Notice the use of quotes surrounding the input name inside help.search()

6.3 Installing Packages

R comes with a large set of functions and packages. A package is a collection of functions that have been designed for a specific purpose. One of the great advantages of R is that many analysts, scientists, programmers, and users can create their own pacakages and make them available for everybody to use them. R packages can be shared in different ways. The most common way to share a package is to submit it to what is known as CRAN, the Comprehensive R Archive Network.

You can install a package using the install.packages() function. To do this, we recommend that you run this command directly on the console. Do NOT include this command in a code chunk of an Rmd file: you will very likely get an error message when knitting the Rmd file.

To use install.packages() just give it the name of a package, surrounded by qoutes, and R will look for it in CRAN, and if it finds it, R will download it to your computer.

# installing (run this on the console!)
install.packages("knitr")

You can also install a bunch of packages at once:

# run this command on the console!
install.packages(c("readr", "ggplot2"))

Once you installed a package, you can start using its functions by loading the package with the function library(). By the way, when working on an Rmd file that uses functions from a given package, you MUST include a code chunk with the library() command.

# (this command can be included in an Rmd file)
library(knitr)

6.3.1 Slides

6.4 Exercises

Type commands directly on the console pane of RStudio to:

1) Install packages "stringr", "RColorBrewer", and “XML

2) Calculate: \(3x^2 + 4x + 8\) when \(x = 2\)

3) Calculate: \(3x^2 + 4x + 8\) but now with a numeric sequence for \(x\) using x <- -3:3

4) Find out how to look for information about math binary operators like + or ^ (without using ?Arithmetic).

5) In RStudio, one of the panes has tabs Files, Plots, Packages, Help, Viewer.

  1. Find what does the tab Files is good for.
  2. In the tab Files, what happens when you click the button with a House icon?
  3. Find what does the tab Help is good for.
  4. In the tab Help, what happens when you click the button with a House icon?

6) In RStudio, one of the panes has the tabs Environment, History, Connections.

  1. Find what does the tab History is for.
  2. Find what the buttons of the menu bar in tab History are for.
  3. Likewise, what can you say about the tab Environment?

7) When you start a new R session in Rstudio, a message with similar content to the text below appears on the console (the exact content will depend on your R version):

   R version 3.5.1 (2018-07-02) -- "Feather Spray"
   Copyright (C) 2018 The R Foundation for Statistical Computing
   Platform: x86_64-apple-darwin15.6.0 (64-bit)

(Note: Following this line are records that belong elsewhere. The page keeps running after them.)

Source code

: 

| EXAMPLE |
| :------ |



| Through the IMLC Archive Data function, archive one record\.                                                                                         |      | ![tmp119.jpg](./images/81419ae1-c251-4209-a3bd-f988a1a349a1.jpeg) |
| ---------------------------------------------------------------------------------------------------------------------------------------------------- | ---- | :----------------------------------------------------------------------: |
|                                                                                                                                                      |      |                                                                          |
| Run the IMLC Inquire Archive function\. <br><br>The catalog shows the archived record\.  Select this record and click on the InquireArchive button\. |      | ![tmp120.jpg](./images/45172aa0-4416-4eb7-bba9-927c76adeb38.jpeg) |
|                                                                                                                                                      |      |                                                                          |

   R is free software and comes with ABSOLUTELY NO WARRANTY.
   You are welcome to redistribute it under certain conditions.
   Type 'license()' or 'licence()' for distribution details.

     Natural language support but running in an English locale   

   R is a collaborative project with many contributors.
   Type 'contributors()' for more information and
   'citation()' on how to cite R or R packages in publications.

   Type 'demo()' for some demos, 'help()' for on-line help, or
   'help.start()' for an HTML browser interface to help.
   Type 'q()' to quit R.
  1. What happens when you type: license()?

  2. What happens when you type: contributors()?

  3. What happens when you type: citation()?

  4. What happens when you type: demo()?